When trying to explain what pantomime is, perhaps the best place to start is ruling out what it isn’t! No, pantomime is not a group of people silently waving their hands across imaginary walls in the style of Marcel Marceau! Pantomime is a comedic production full of laughs, music and big characters.
While pantomime as we know it today is largely associated with being an English Christmas theatre tradition, its roots travel far further, to 16th Century theatre, particularly the Italian touring shows of the commedia dell’arte.
Commedia dell’arte companies toured Italy and later France presenting comedic productions that followed a consistent story line with familiar characters. From this tradition emerged characters like the Harlequin that later crossed over into English productions. As the productions evolved, so too did the staging. By the 17th Century sets were becoming more complex and more characters and theatricality added.
By the Victorian era, these productions had begun to be associated with the Christmas period and story lines were expanding to include productions of traditional fairy tales, predominantly aimed at a young audience. As the shows progressed, elements of music hall and burlesque began to creep in as well.
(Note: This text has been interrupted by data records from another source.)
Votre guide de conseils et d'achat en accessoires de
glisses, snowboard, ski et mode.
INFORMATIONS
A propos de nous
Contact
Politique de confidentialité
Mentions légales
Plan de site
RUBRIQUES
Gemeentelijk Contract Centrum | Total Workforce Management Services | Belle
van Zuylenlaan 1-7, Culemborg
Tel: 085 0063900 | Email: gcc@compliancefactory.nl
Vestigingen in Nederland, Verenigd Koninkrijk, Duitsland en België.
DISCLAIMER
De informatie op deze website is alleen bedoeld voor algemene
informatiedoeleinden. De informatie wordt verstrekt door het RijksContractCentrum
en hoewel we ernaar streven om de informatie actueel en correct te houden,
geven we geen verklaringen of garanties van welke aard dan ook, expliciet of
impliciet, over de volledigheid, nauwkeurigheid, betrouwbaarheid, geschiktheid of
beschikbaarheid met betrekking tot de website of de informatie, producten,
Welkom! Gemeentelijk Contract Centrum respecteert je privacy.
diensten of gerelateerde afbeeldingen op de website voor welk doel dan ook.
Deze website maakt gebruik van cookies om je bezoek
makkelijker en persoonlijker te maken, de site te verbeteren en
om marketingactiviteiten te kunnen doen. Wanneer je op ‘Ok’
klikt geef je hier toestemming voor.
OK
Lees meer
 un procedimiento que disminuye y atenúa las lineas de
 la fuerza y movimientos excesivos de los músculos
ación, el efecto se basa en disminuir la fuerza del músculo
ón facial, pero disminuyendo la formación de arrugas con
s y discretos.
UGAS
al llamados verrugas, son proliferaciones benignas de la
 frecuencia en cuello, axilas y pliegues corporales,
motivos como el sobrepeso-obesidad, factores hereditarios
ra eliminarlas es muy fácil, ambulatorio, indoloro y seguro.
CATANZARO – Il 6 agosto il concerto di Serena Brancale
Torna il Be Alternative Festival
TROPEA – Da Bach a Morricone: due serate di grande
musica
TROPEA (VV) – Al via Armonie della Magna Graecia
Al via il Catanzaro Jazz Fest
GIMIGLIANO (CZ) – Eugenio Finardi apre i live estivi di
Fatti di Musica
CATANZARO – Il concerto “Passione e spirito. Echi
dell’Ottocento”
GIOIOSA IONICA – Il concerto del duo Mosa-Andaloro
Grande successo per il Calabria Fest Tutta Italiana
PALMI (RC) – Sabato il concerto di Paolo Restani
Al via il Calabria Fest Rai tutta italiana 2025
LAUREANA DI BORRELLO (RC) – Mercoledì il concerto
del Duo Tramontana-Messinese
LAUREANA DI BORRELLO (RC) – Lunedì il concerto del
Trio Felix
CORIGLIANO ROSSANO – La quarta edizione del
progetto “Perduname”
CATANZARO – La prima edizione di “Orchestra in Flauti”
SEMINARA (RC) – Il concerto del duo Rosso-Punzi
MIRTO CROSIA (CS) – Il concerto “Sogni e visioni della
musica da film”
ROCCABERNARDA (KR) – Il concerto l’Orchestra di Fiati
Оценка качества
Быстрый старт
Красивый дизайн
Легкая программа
The modern pantomime continues the tradition of presenting a familiar collection of characters – many of whom would have been well known to 16th century audiences – the star crossed lovers, the over-protective father and the comic relief. Today no pantomime would be complete without a Dame – a man dressed as a woman, playing an outrageously over-the-top character. Expect lavish “eye catching” costumes and wigs!
And those characters will often behave according to tradition. For example, the evil character will always enter the first time from Stage Left, and the good fairy from Stage Right – a hat tip to the days when the right side of the stage denoted heaven and the left side hell.
It’s Behind You!
Pantomime is also all about audience participation. Rather than sitting quietly in their seats, the audience is expected to boo the villain, cheer the hero, and warn the characters when bad things are about to happen. Characters will go out of their way to win the audience over to their side and gain their sympathy. The traditional call and response of “Oh no he didn’t! Oh yes he did!” are staples of most productions. There is no fourth wall in the pantomime world. A good pantomime cast will ensure that its audience is well and truly engaged in the goings on!
At its best, pantomime is about bringing light relief to the long winter months. It is a chance to be transported to another place - to laugh, groan and forget about the outside world for a while - something we all could do with right now!